(Short-answer chart tasks)
= Beginning of Section =

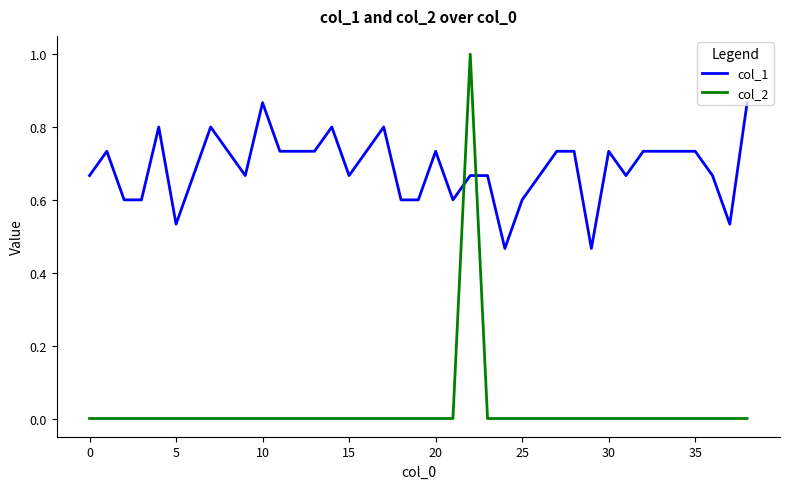

Which series has the widest spread of values?

col_2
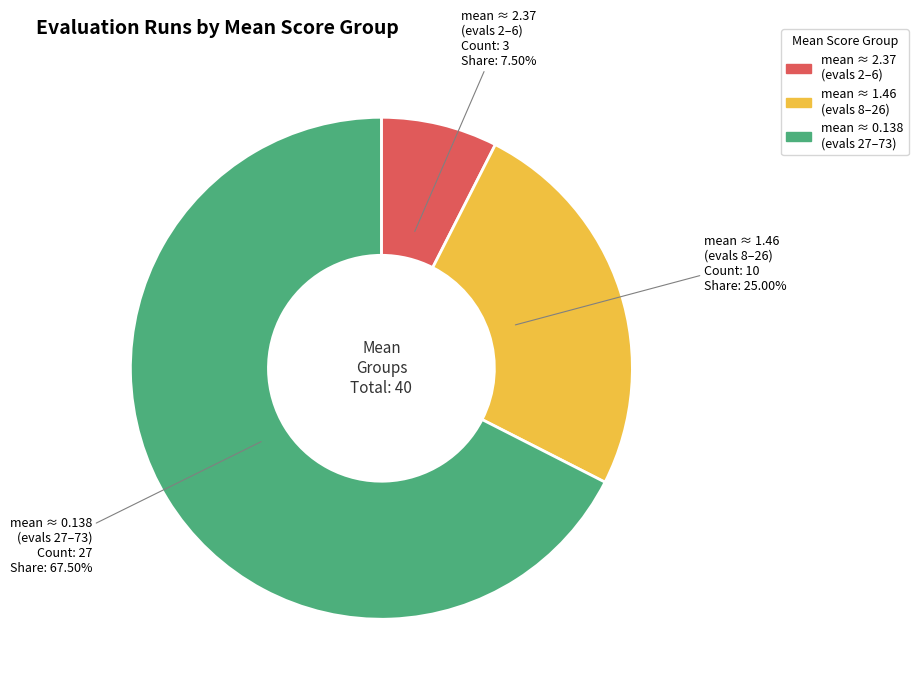

Is there any slice that represents more than half of the pie?

Yes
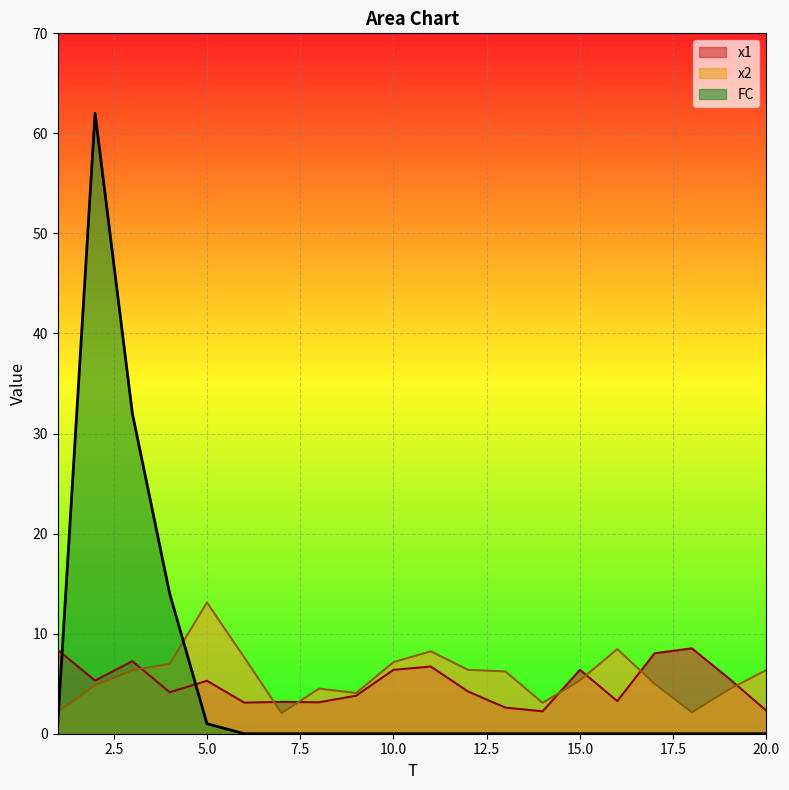

Between which two adjacent categories do x2 and FC first intersect?

1 and 2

= End of Section =

# What you should do:
State how many lines in the rows above contain the word "slice". Give only the number.

# Result:
1